Verna es “la chica”. Con ella se acabó el que sólo los tipos duros tengan las mejores frases, se desenvuelve de maravilla entre réplicas a bocajarro y comentarios sarcásticos. Es auténtica, contundente, una mujer que juega al póker con los hombres y gana. Maldita sea, Verna huele a tugurio.
Leo es una presa fácil para alguien tan curtido como Verna. Sólo hay un “pequeño” problemilla: Verna también se acuesta con Tom Reagan.
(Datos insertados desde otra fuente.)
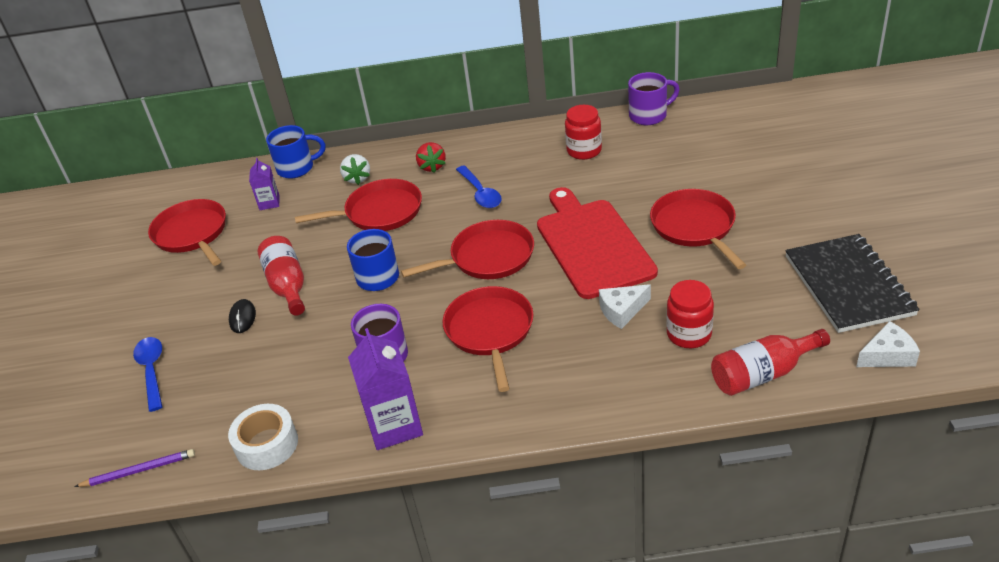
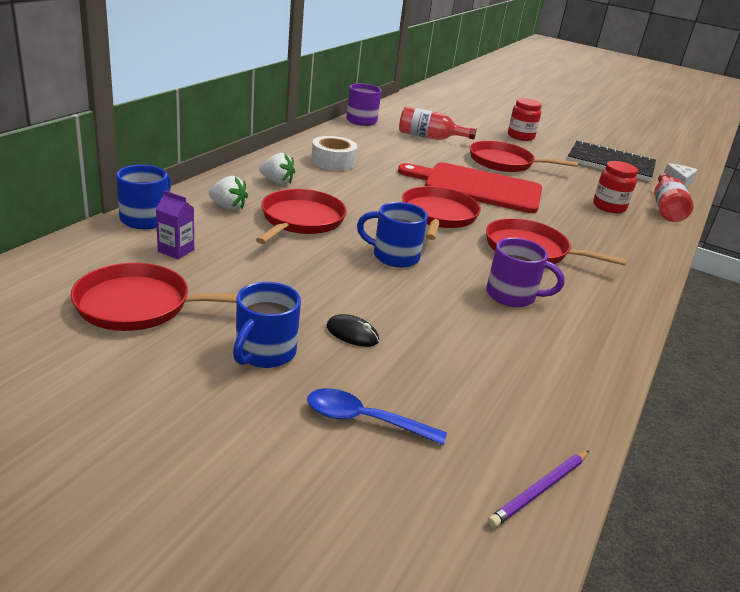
camera: 65 degrees left, 10 degrees down
purple pencil [74,449,195,487] -> purple pencil turned 150 degrees counterclockwise [488,451,589,528]
white tape [228,404,298,470] -> white tape moved to [311,136,357,171]
red bottle [258,236,305,316] -> red bottle moved to [399,106,477,140]
purple carton [348,328,423,450] -> none
red strawberry [416,142,446,173] -> white strawberry [259,153,295,185]
blue spoon [456,165,502,208] -> none
red jar [565,105,602,160] -> red jar moved to [508,98,542,141]
white cheese [599,284,651,329] -> none
none -> blue mug [233,282,301,368]

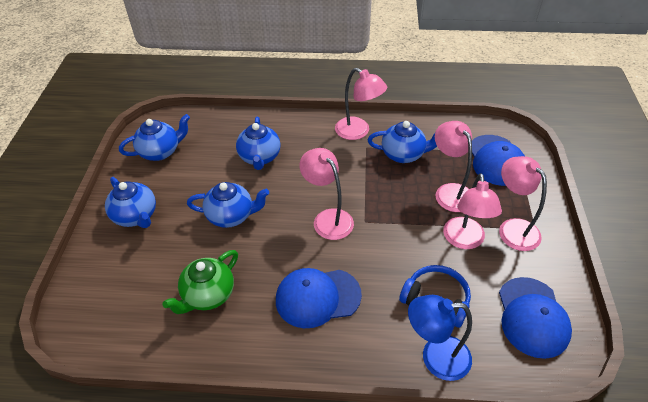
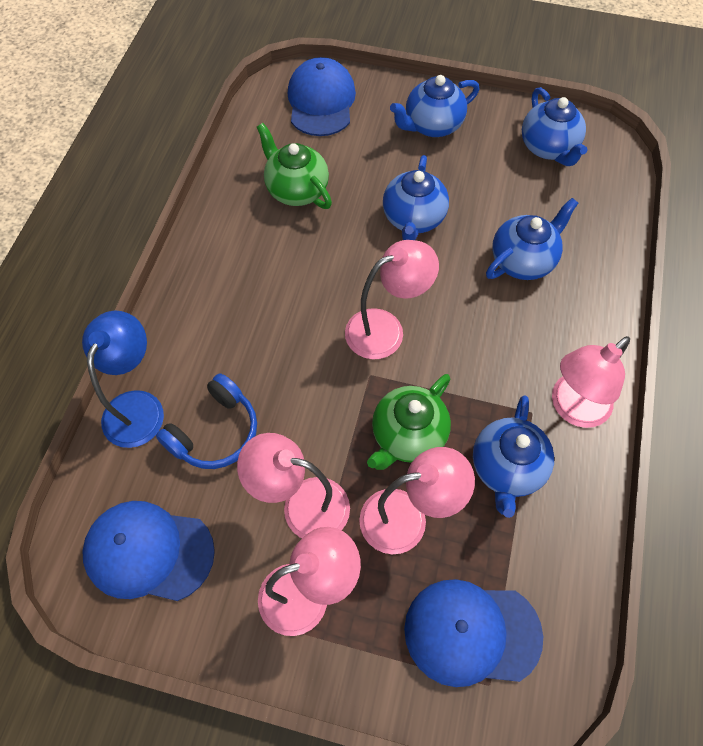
camera: 100 degrees right, 15 degrees up
blue teapot [236,116,281,170] -> blue teapot turned 135 degrees clockwise [486,198,578,280]
blue cap [276,268,362,328] -> blue cap moved to [288,57,356,136]
none -> green teapot [367,374,451,470]

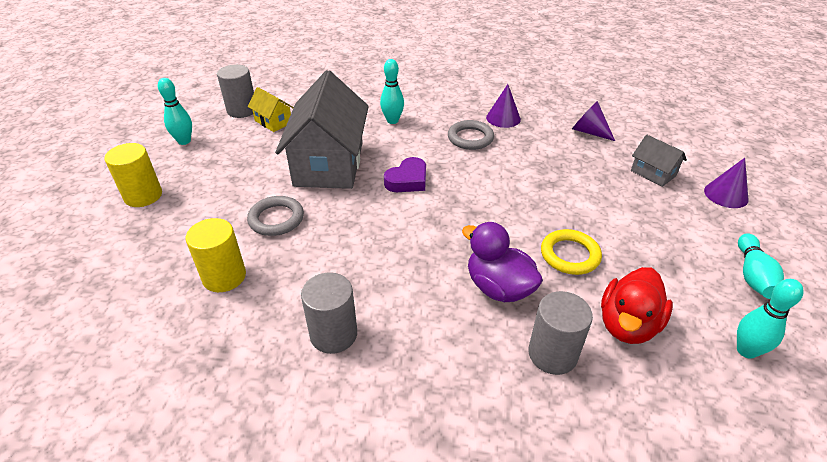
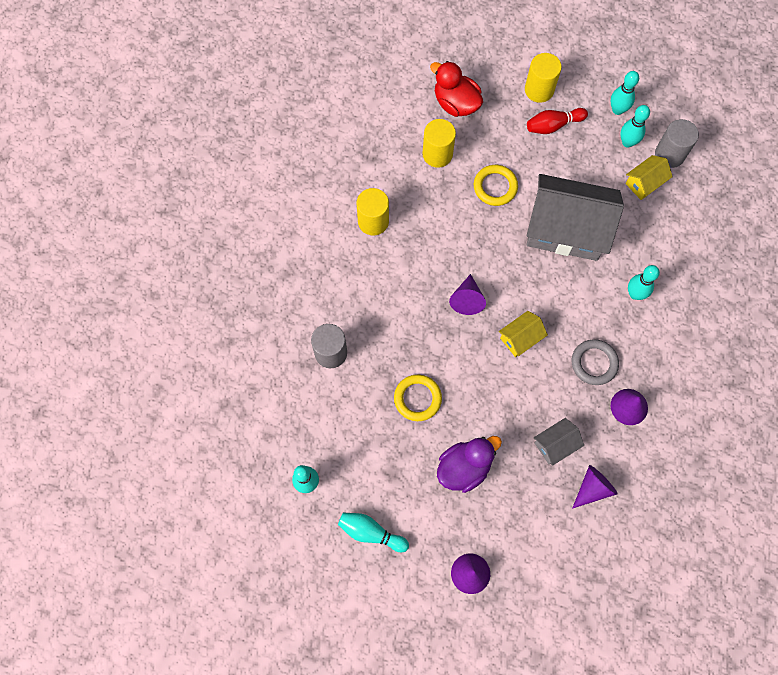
camera: 100 degrees right, 30 degrees up
grey ring [247,196,304,236] -> yellow ring [474,165,518,206]
grey cylinder [301,273,357,354] -> yellow cylinder [356,188,389,236]
purple heart [384,157,426,192] -> none
purple duck [462,222,543,302] -> purple duck moved to [437,436,502,493]
red duck [601,267,673,344] -> red duck moved to [430,61,483,117]
grey house [631,135,687,187] -> grey house moved to [534,418,584,466]
none -> purple cone [449,274,486,315]
none -> yellow house [499,311,548,357]
none -> red bowling pin [527,108,588,134]
none -> turquoise bowling pin [620,105,650,147]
En esta película de sombreros y cortinas mecidas por la brisa, de diálogos brillantes, frases afiladas, réplicas inteligentes y contrarréplicas todavía más geniales, acabamos descubriendo lo que ya sospechábamos, que debajo de ese sombrero que se llevaba el viento al comienzo de esta historia, vive Tom Reagan. Es un buen perdedor y lo único que está dispuesto a conservar es, precisamente, su sombrero, que tiene la fatal tendencia a caer de su cabeza, casi siempre debido a las hostias que recibe (como manda la tradición del género). Tom atraviesa la historia con total indiferencia hacia su entorno, está sólo, absolutamente sólo. Y lo sabe.
Pese a todo, al final Tom Reagan consigue su propósito: poner orden en un sitio que nunca tuvo orden y nunca lo tendrá.
TOM: “Precisamente, intimidar a mujeres débiles
es mi trabajo”
VERNA: “Pues encuentra una e intimídala”
Con todos estos mimbres y un argumento laberíntico, los hermanos Coen hacen una película abrupta e intensa, una historia de lealtades y traiciones, de admiración y rivalidad, donde algunas veces brilla algo así como una especie de código de honor. Construyen algo así como una mezcla entre las películas de gangsters de los años 30 y el cine negro de los 40, recuperando las esencias y las imágenes típicas del cine negro.
Dentro de 20 o 30 años, el tiempo hará que esta película tenga una altura tal que será capaz de mirar directamente a los ojos de títulos como “El sueño eterno”, “El halcón maltés” o “Retorno al pasado”.